Okay. I probably shouldn't do this, but only for selfish reasons. Like if I talk about how amazing my agent is, she's going to be flooded with work, tying up her schedule. But you know what? I like her on a personal as well as a professional level, so if more work equals more commission for her in the long run, I'll be thrilled to hear about her new apartment or her next fabulous vacation, so I'm not holding back.
Anyway, we all have ideas about the roles literary agents are supposed to play in our professional lives as writers. Those ideas, however, sometimes turn out to be overly idealistic. Things we thought were no-brainers actually turn out to be stretches. Other clients take priority over us. Our visions regarding timelines don't line up. Over and over again, I hear people anonymously lamenting their agents' faults online. Which is why I know how blessed I am to have my agent. That said, here's a list of things I find cool about Kerry, which is basically my entire interaction with her:
1. When I first queried her after the conference we met at, she got back to me within a few days, confirming receipt and assuring me she'd read my sample pages.
2. A few weeks later, she wrote back saying she'd read my sample pages and wanted to see the full manuscript.
3. Within about ten days, she'd read the whole manuscript (!!!). Although she liked my work, she listed a few notes that needed attention. We scheduled a phone call to discuss same.
4. The next day, we spoke on the phone. Her notes were amazingly detailed and specific.

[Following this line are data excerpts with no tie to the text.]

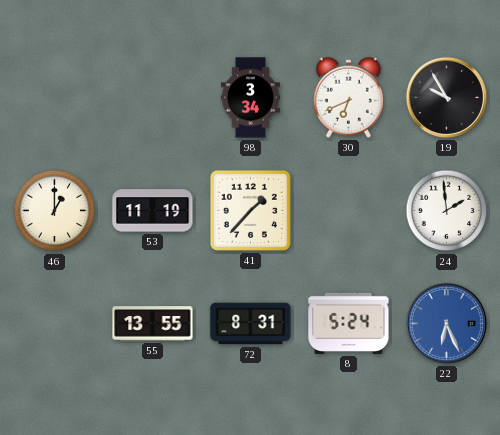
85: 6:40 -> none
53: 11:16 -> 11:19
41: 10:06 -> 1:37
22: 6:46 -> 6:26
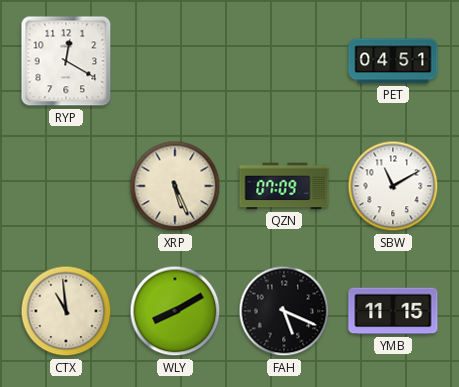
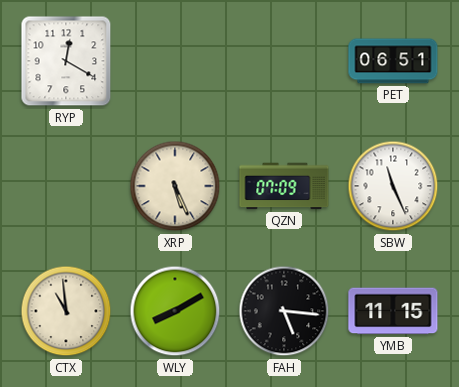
PET: 04:51 -> 06:51
SBW: 11:10 -> 11:26
FAH: 5:19 -> 5:16
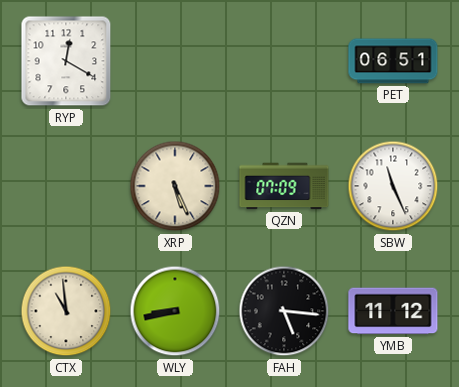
WLY: 8:10 -> 8:43
YMB: 11:15 -> 11:12
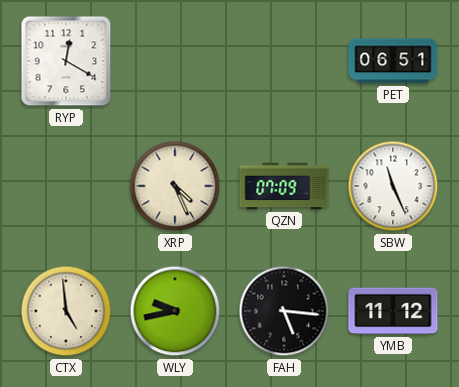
XRP: 5:26 -> 4:26
CTX: 10:59 -> 4:59
WLY: 8:43 -> 9:43
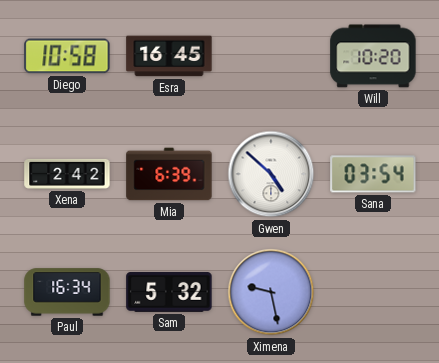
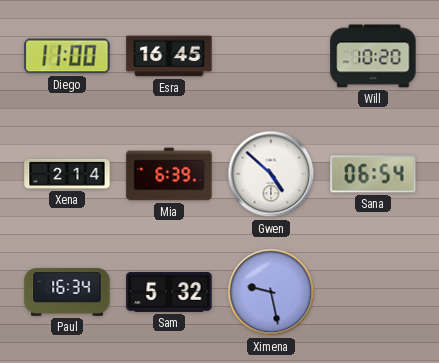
Diego: 10:58 -> 11:00
Xena: 2:42 -> 2:14
Sana: 03:54 -> 06:54
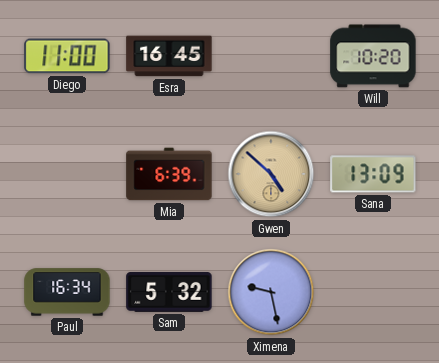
Xena: 2:14 -> none
Gwen dial: white -> champagne
Sana: 06:54 -> 13:09
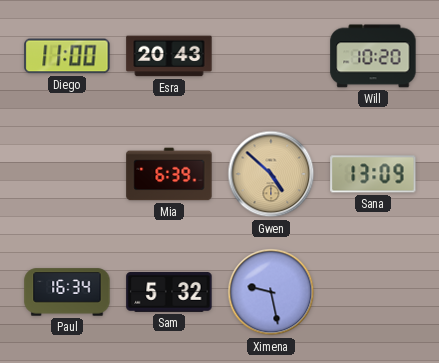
Esra: 16:45 -> 20:43
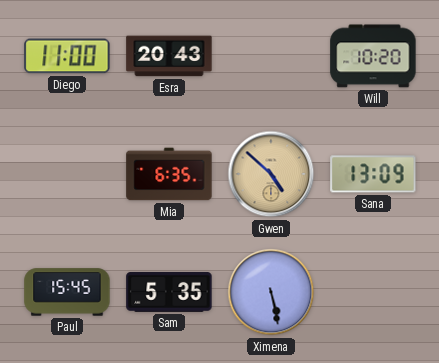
Mia: 6:39 -> 6:35
Paul: 16:34 -> 15:45
Sam: 5:32 -> 5:35
Ximena: 9:28 -> 5:28
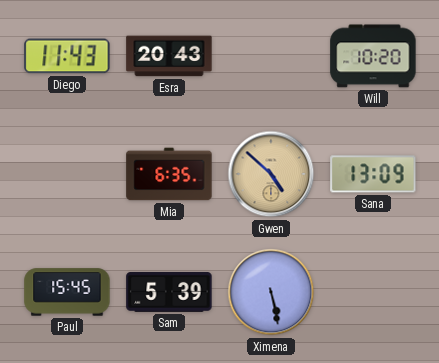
Diego: 11:00 -> 11:43
Sam: 5:35 -> 5:39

She offered me representation on the understanding that I would implement her suggestions in a revision (which actually turned out to be more like a rewrite, with about seventy-five percent of the manuscript completely changed). The coolest thing: her notes were spot on, things I had suspected an editor might ask for but were so all-encompassing that I didn't dare make the changes without affirmation that it might be the right direction.
5. After our phone conversation (maybe an hour later, probably less), I received a written recap of Kerry's notes via email.

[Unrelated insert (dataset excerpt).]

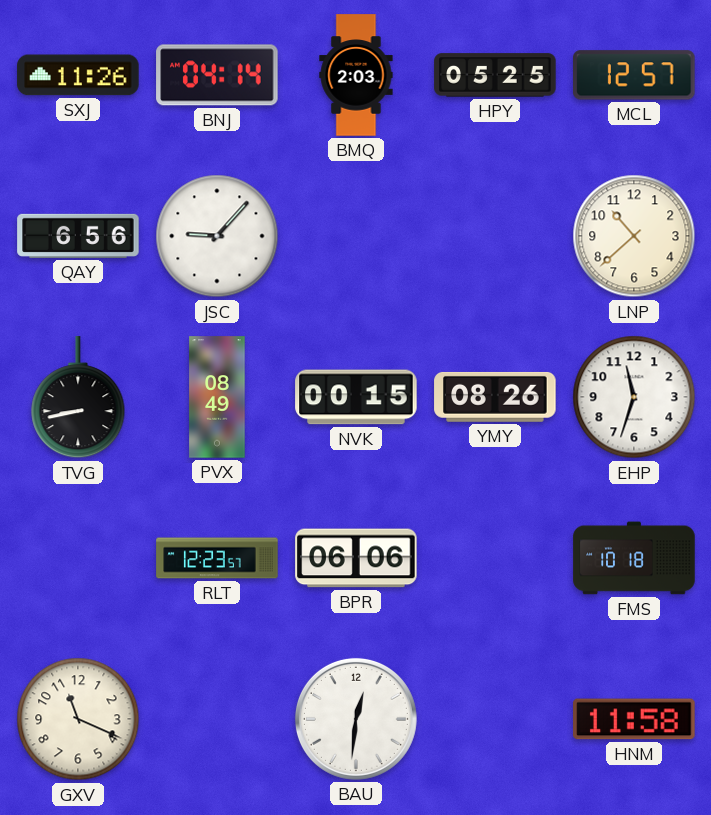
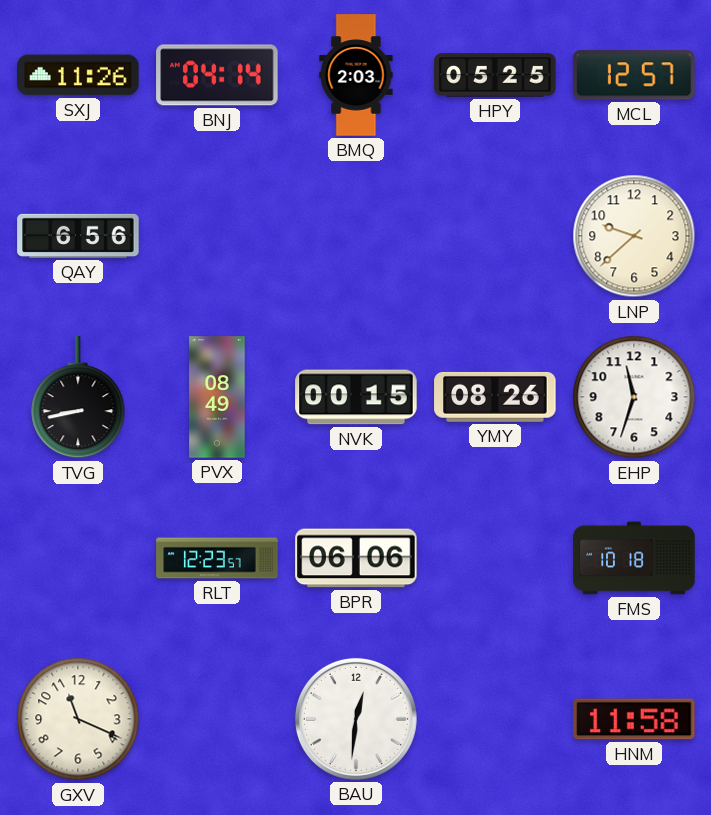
JSC: 9:07 -> none
LNP: 10:38 -> 9:38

6. The next day, as promised, she emailed me a two-page (in a small font), single-spaced list of more detailed notes (!!!).
7. Three business days later, I received my contract via snail mail. Because this wasn't my first contract, I immediately spotted how technically professional said contract was. Almost surely drawn up by a literary attorney, and not just counsel specializing in general contracts, provisions were spelled out for writing grants, contest prize monies, etc. In case of termination, specific timelines were specified in the unexpected instance of a post-agreement sale (e.g., if a sale resulted from a submission the agent made ______ months after agreement termination, agency would not be subject to commission, while if sale resulted prior to time specified, agency would be entitled to commission). All I could think was, If they're this good with agency agreements, when they sell a manuscript, there won't be any of the career-limiting contract SNAFUs some of my friends have experienced.
8. While I revised, Kerry helped me come up with a new title for my manuscript, since I'd inadvertently picked one that has a TV show (I'd never heard of) associated with it. And I love it!!!
9. When I finished the rewrite and sent it to Kerry, even though she'd just gotten back from vacation and was no doubt swamped with work, she read it in less than two weeks!
10. A couple days later, she sent my manuscript out on submission to a carefully thought-out list of editors, some of whom she'd already verbally pitched the manuscript to over lunch.
Because my work's still very recently on submission, I can't share the rest of the details, but I will say that Kerry's doing a fabulous job of keeping me apprised. Her professionalism is unparalleled. Which leads me to my final point. You won't find her all over the social media, I suspect, for one reason: she's busy doing her work.